It applies to all debit cards, although exact rules may vary between the Visa, Maestro and American Express networks.
Chargeback also applies to credit cards and is particularly useful where Section 75 is not applicable – for goods costing less than £100, for instance.
There are some transactions where the company that deals with your credit card payment is not the same as the one that provides the goods or service - such as Paypal.
If you use your credit card to pay for something through PayPal and the funds go direct to the seller, then as long as the company you're buying from has a 'Commercial Entity Agreement' with Paypal you may still be able to claim under Section 75 for any misrepresentation or breach of contract.
PayPal offers its own buyer protection scheme, called PayPal Buyer Protection, so it's worth checking if you'd be covered by that if you have a problem with your purchase.
Section 75 of the Consumer Credit Act applies only to credit cards and not to debit cards or charge cards (where all charges must be settled at the end of the month).

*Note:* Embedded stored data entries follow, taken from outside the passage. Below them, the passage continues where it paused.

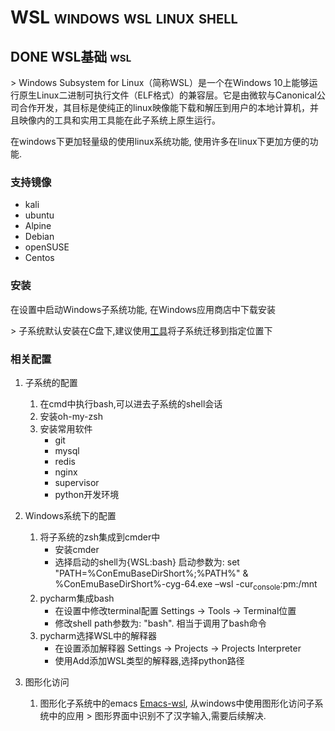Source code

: #+hugo_base_dir: ~/projects/blog/lijwxg


* WSL                                               :windows:wsl:linux:shell:
** DONE WSL基础                                                         :wsl:
   CLOSED: [2020-06-13 Sun 17:51]
   :properties:
   :export_file_name: WSL-start
   :end:

> Windows Subsystem for Linux（简称WSL）是一个在Windows 10上能够运行原生Linux二进制可执行文件（ELF格式）的兼容层。它是由微软与Canonical公司合作开发，其目标是使纯正的linux映像能下载和解压到用户的本地计算机，并且映像内的工具和实用工具能在此子系统上原生运行。

#+hugo: more

在windows下更加轻量级的使用linux系统功能, 使用许多在linux下更加方便的功能.

*** 支持镜像

- kali
- ubuntu
- Alpine
- Debian
- openSUSE
- Centos

*** 安装

在设置中启动Windows子系统功能, 在Windows应用商店中下载安装

> 子系统默认安装在C盘下,建议使用[[https://github.com/DDoSolitary/LxRunOffline/releases][工具]]将子系统迁移到指定位置下

*** 相关配置

**** 子系统的配置

1. 在cmd中执行bash,可以进去子系统的shell会话
2. 安装oh-my-zsh
3. 安装常用软件
   - git
   - mysql
   - redis
   - nginx
   - supervisor
   - python开发环境

**** Windows系统下的配置

1. 将子系统的zsh集成到cmder中
   - 安装cmder
   - 选择启动的shell为{WSL:bash}
    启动参数为: set "PATH=%ConEmuBaseDirShort%\wsl;%PATH%" & %ConEmuBaseDirShort%\conemu-cyg-64.exe --wsl -cur_console:pm:/mnt  
2. pycharm集成bash
   - 在设置中修改terminal配置
    Settings -> Tools -> Terminal位置
   - 修改shell path参数为: "bash". 相当于调用了bash命令  
3. pycharm选择WSL中的解释器
   - 在设置添加解释器
    Settings -> Projects -> Projects Interpreter
   - 使用Add添加WSL类型的解释器,选择python路径

**** 图形化访问

1. 图形化子系统中的emacs
    [[https://github.com/hubisan/emacs-wsl][Emacs-wsl]], 从windows中使用图形化访问子系统中的应用  
    > 图形界面中识别不了汉字输入,需要后续解决.  
    
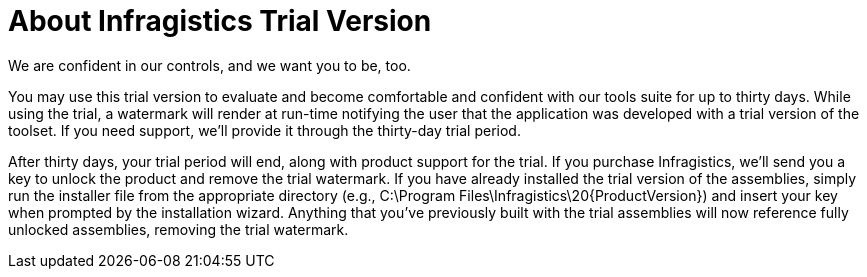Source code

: ﻿= About Infragistics Trial Version

We are confident in our controls, and we want you to be, too.

You may use this trial version to evaluate and become comfortable and confident with our tools suite for up to thirty days. While using the trial, a watermark will render at run-time notifying the user that the application was developed with a trial version of the toolset. If you need support, we’ll provide it through the thirty-day trial period.

After thirty days, your trial period will end, along with product support for the trial. If you purchase Infragistics, we’ll send you a key to unlock the product and remove the trial watermark. If you have already installed the trial version of the assemblies, simply run the installer file from the appropriate directory (e.g., C:\Program Files\Infragistics\20{ProductVersion}) and insert your key when prompted by the installation wizard. Anything that you’ve previously built with the trial assemblies will now reference fully unlocked assemblies, removing the trial watermark.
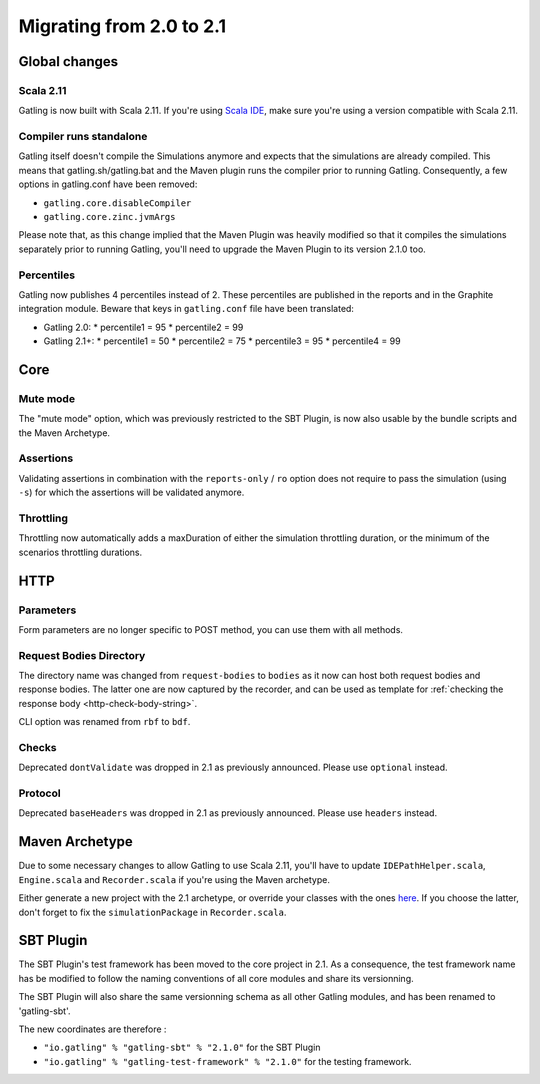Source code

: .. _2.0-to-2.1:

#########################
Migrating from 2.0 to 2.1
#########################

Global changes
==============

Scala 2.11
----------

Gatling is now built with Scala 2.11.
If you're using `Scala IDE <http://scala-ide.org/index.html>`__, make sure you're using a version compatible with Scala 2.11.

Compiler runs standalone
------------------------

Gatling itself doesn't compile the Simulations anymore and expects that the simulations are already compiled.
This means that gatling.sh/gatling.bat and the Maven plugin runs the compiler prior to running Gatling.
Consequently, a few options in gatling.conf have been removed:

* ``gatling.core.disableCompiler``
* ``gatling.core.zinc.jvmArgs``

Please note that, as this change implied that the Maven Plugin was heavily modified so that it compiles the simulations
separately prior to running Gatling, you'll need to upgrade the Maven Plugin to its version 2.1.0 too.

Percentiles
-----------

Gatling now publishes 4 percentiles instead of 2.
These percentiles are published in the reports and in the Graphite integration module.
Beware that keys in ``gatling.conf`` file have been translated:

* Gatling 2.0:
  * percentile1 = 95
  * percentile2 = 99
* Gatling 2.1+:
  * percentile1 = 50
  * percentile2 = 75
  * percentile3 = 95
  * percentile4 = 99

Core
====

Mute mode
---------

The "mute mode" option, which was previously restricted to the SBT Plugin,
is now also usable by the bundle scripts and the Maven Archetype.

Assertions
----------

Validating assertions in combination with the ``reports-only`` / ``ro`` option
does not require to pass the simulation (using ``-s``) for which the assertions will be validated anymore.

Throttling
----------

Throttling now automatically adds a maxDuration of either the simulation throttling duration, or the minimum of the scenarios throttling durations.

HTTP
====

Parameters
----------

Form parameters are no longer specific to POST method, you can use them with all methods.

Request Bodies Directory
------------------------

The directory name was changed from ``request-bodies`` to ``bodies`` as it now can host both request bodies and response bodies.
The latter one are now captured by the recorder, and can be used as template for :ref:`checking the response body <http-check-body-string>`.

CLI option was renamed from ``rbf`` to ``bdf``.

Checks
------

Deprecated ``dontValidate`` was dropped in 2.1 as previously announced.
Please use ``optional`` instead.

Protocol
--------

Deprecated ``baseHeaders`` was dropped in 2.1 as previously announced.
Please use ``headers`` instead.

Maven Archetype
===============

Due to some necessary changes to allow Gatling to use Scala 2.11, you'll have to update ``IDEPathHelper.scala``, ``Engine.scala`` and ``Recorder.scala``
if you're using the Maven archetype.

Either generate a new project with the 2.1 archetype, or override your classes with the ones `here <https://github.com/gatling/gatling-maven/tree/gatling-maven-parent-2.1.0/gatling-highcharts-maven-archetype/src/main/scala>`_.
If you choose the latter, don't forget to fix the ``simulationPackage`` in ``Recorder.scala``.

SBT Plugin
==========

The SBT Plugin's test framework has been moved to the core project in 2.1.
As a consequence, the test framework name has be modified to follow the naming conventions of all core modules
and share its versionning.

The SBT Plugin will also share the same versionning schema as all other Gatling modules,
and has been renamed to 'gatling-sbt'.

The new coordinates are therefore :

* ``"io.gatling" % "gatling-sbt" % "2.1.0"`` for the SBT Plugin
* ``"io.gatling" % "gatling-test-framework" % "2.1.0"`` for the testing framework.

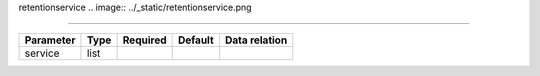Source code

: .. _resource-retentionservice:

retentionservice
.. image:: ../_static/retentionservice.png

===================

.. csv-table::
   :header: "Parameter", "Type", "Required", "Default", "Data relation"

   "service", "list", "", "", ""

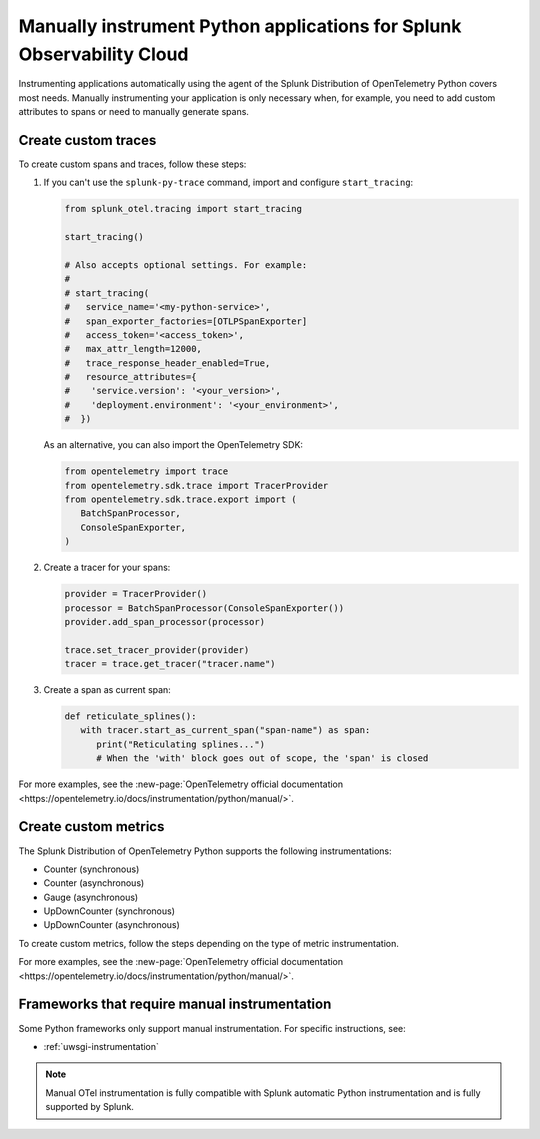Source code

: .. _python-manual-instrumentation:

**********************************************************************
Manually instrument Python applications for Splunk Observability Cloud
**********************************************************************

.. meta::
   :description: Manually instrument your Python application when you need to add custom attributes to spans or want to manually generate spans. Keep reading to learn how to manually instrument your Python application for Splunk Observability Cloud.

Instrumenting applications automatically using the agent of the Splunk Distribution of OpenTelemetry Python covers most needs. Manually instrumenting your application is only necessary when, for example, you need to add custom attributes to spans or need to manually generate spans.

.. _custom-traces-python:

Create custom traces
===============================

To create custom spans and traces, follow these steps:

1. If you can't use the ``splunk-py-trace`` command, import and configure ``start_tracing``:
   
   .. code:: python

      from splunk_otel.tracing import start_tracing

      start_tracing()

      # Also accepts optional settings. For example:
      #
      # start_tracing(
      #   service_name='<my-python-service>',
      #   span_exporter_factories=[OTLPSpanExporter]
      #   access_token='<access_token>',
      #   max_attr_length=12000,
      #   trace_response_header_enabled=True,
      #   resource_attributes={
      #    'service.version': '<your_version>',
      #    'deployment.environment': '<your_environment>',
      #  })

   As an alternative, you can also import the OpenTelemetry SDK:

   .. code:: python

      from opentelemetry import trace
      from opentelemetry.sdk.trace import TracerProvider
      from opentelemetry.sdk.trace.export import (
         BatchSpanProcessor,
         ConsoleSpanExporter,
      )

2. Create a tracer for your spans:

   .. code:: python

      provider = TracerProvider()
      processor = BatchSpanProcessor(ConsoleSpanExporter())
      provider.add_span_processor(processor)

      trace.set_tracer_provider(provider)
      tracer = trace.get_tracer("tracer.name")

3. Create a span as current span:

   .. code:: python

      def reticulate_splines():
         with tracer.start_as_current_span("span-name") as span:
            print("Reticulating splines...")
            # When the 'with' block goes out of scope, the 'span' is closed


For more examples, see the :new-page:`OpenTelemetry official documentation <https://opentelemetry.io/docs/instrumentation/python/manual/>`.


.. _custom-metrics-python:

Create custom metrics
===============================

The Splunk Distribution of OpenTelemetry Python supports the following instrumentations:

- Counter (synchronous)
- Counter (asynchronous)
- Gauge (asynchronous)
- UpDownCounter (synchronous)
- UpDownCounter (asynchronous)

To create custom metrics, follow the steps depending on the type of metric instrumentation.

.. tabs::

   .. tab:: Synchronous instruments

      Synchronous instruments, like counters, are invoked inline with business logic. An example of synchronous instrument is a counter for the number of bytes sent to a server. They support context propagation.

      1. Import the OpenTelemetry API:

         .. code:: python

            from opentelemetry import metrics
            from opentelemetry.sdk.metrics import MeterProvider
            from opentelemetry.sdk.metrics.export import (
               ConsoleMetricExporter,
               PeriodicExportingMetricReader,
            )

      2. Create a meter provider:

         .. code:: python

            meter := otel.Meter("ExampleService")

      3. Create an instrument to take measurements:

         .. code:: python

            metric_reader = PeriodicExportingMetricReader(ConsoleMetricExporter())
            provider = MeterProvider(metric_readers=[metric_reader])

            metrics.set_meter_provider(provider)
            meter = metrics.get_meter("my.meter.name")

      4. Perform the measurements:

         .. code:: python

            peanut_counter = meter.create_counter(
               "peanut.counter", unit="1", description="Counts the number of consumed peanuts"
            )

            def do_stuff(work_item):
               peanut_counter.add(1, {"work.type": work_item.work_type})
               print("Collecting peanuts...")

   .. tab:: Asynchronous instruments

      Asynchronous instruments, like asynchronous gauges, provide callback functions that the OTel SDK runs in the background. An example of asynchronous instrument is a humidity sensor that is polled every minute for new data. They don't support context propagation.

      1. Import the OpenTelemetry API:

         .. code:: python

            from typing import Iterable
            from opentelemetry.metrics import CallbackOptions, Observation

      2. Write a callback to request data:

         .. code:: python

            def get_temp_data(options: CallbackOptions) -> Iterable[Temperature]:
               r = requests.get(
                  "http://weather/data/city", timeout=options.timeout_millis / 10**3
               )
                for metadata in r.json():
                   yield Temperature(
                         metadata["temperature"], {"city.name": metadata["temperature"]}
                   )

      3. Create an instrument to take asynchronous measurements:

         .. code:: python

            meter.create_observable_gauge(
               "city.temperature",
               callbacks=[get_temp_data],
               description="Mean temperature of the city",
            )

For more examples, see the :new-page:`OpenTelemetry official documentation <https://opentelemetry.io/docs/instrumentation/python/manual/>`.


Frameworks that require manual instrumentation
==================================================

Some Python frameworks only support manual instrumentation. For specific instructions, see:

- :ref:`uwsgi-instrumentation`

.. note:: Manual OTel instrumentation is fully compatible with Splunk automatic Python instrumentation and is fully supported by Splunk.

Unlike Section 75 claims, this is a voluntary scheme operated by Visa and MasterCard that covers Maestro, Visa and Visa Electron debit cards. So unlike Section 75 it is not a legal requirement.
However, the Financial Ombudsman Service has stated that chargeback is deemed to be good banking practice.
If you want to make a claim on this scheme, you must do this within 120 days of buying the goods or services. Ask your bank for details of how to apply under the scheme.
There’s no set timeframe for your card provider to resolve a chargeback or Section 75 claim, but if you’re unhappy with the outcome of the claim, or how long it’s taking, you can complain to your provider, it then has eight weeks to deal with this complaint.
If more than eight weeks have passed since you submitted your claim to your credit card provider, you can refer your claim to the FOS straight away without the need for a deadlock letter.
You can also approach the FOS before the eight weeks are up if your provider has given consent for you to do so.